**Quoted text**:
No Child rule would exempt 1 million more special-ed students
By Paul Basken
Bloomberg News Service
U.S. Education Secretary Margaret Spellings said her department plans to triple the number of disabled students that schools can partially exempt from annual tests required under the No Child Left Behind law.
Schools had been allowed to exclude about 10 percent of an estimated 6.5 million children with disabilities who qualify for special-education services, Education Department spokesman Chad Colby said. The new rule would excuse an additional 20 percent of students, or more than 1 million individuals, he said.
Those students with physical, cognitive or behavioral disabilities are given an alternative set of exams that are graded on a different scale, Colby said. Schools still must show annual progress with these students' results as they would with the regular tests, he said.
"At its heart, this policy is all about improving the way we educate and assess children with disabilities," Spellings said in a speech to policymakers and educators at Guilford Elementary School in Columbia, Md. "It's a smarter, more sophisticated way of serving their needs."

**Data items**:
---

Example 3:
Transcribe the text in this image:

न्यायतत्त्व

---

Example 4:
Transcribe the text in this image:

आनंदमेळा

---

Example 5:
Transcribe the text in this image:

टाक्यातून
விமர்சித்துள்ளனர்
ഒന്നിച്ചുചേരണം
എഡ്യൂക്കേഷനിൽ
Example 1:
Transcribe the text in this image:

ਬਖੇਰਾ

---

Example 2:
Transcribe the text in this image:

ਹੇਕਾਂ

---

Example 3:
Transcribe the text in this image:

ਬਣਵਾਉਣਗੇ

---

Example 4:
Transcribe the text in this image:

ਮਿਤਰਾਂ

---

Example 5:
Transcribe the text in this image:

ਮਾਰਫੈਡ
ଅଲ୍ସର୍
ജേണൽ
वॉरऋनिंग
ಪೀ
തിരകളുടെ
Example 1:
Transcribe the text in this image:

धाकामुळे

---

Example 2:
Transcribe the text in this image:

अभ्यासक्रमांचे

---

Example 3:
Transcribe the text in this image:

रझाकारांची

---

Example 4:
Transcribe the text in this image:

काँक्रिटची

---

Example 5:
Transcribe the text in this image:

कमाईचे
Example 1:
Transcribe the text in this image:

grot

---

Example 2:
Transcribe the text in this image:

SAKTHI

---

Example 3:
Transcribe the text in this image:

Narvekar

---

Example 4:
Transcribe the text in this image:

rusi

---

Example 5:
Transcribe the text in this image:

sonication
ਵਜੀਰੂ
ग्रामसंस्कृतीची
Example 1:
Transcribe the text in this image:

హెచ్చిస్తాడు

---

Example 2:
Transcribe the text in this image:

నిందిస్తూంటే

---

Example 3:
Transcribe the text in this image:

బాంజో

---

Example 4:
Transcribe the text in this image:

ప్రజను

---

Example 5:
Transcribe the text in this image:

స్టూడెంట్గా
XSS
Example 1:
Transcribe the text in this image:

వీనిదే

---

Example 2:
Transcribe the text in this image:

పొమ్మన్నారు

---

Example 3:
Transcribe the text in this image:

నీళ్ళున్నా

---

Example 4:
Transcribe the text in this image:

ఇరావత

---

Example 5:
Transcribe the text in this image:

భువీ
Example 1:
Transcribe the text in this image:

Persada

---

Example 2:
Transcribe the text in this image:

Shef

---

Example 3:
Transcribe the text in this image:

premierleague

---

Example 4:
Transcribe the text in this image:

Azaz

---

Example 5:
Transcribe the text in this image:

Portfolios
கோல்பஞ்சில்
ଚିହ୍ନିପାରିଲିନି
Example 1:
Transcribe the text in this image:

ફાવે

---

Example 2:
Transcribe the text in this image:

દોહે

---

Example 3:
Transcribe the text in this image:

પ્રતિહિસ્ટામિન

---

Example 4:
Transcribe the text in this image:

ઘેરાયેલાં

**Request**: According to the No Child Left Behind article, what percentage of the children with disabilities who qualify for special-education services had schools been allowed to exclude before the new rule?

**Solution for this problem**: About 10 percent of an estimated 6.5 million children.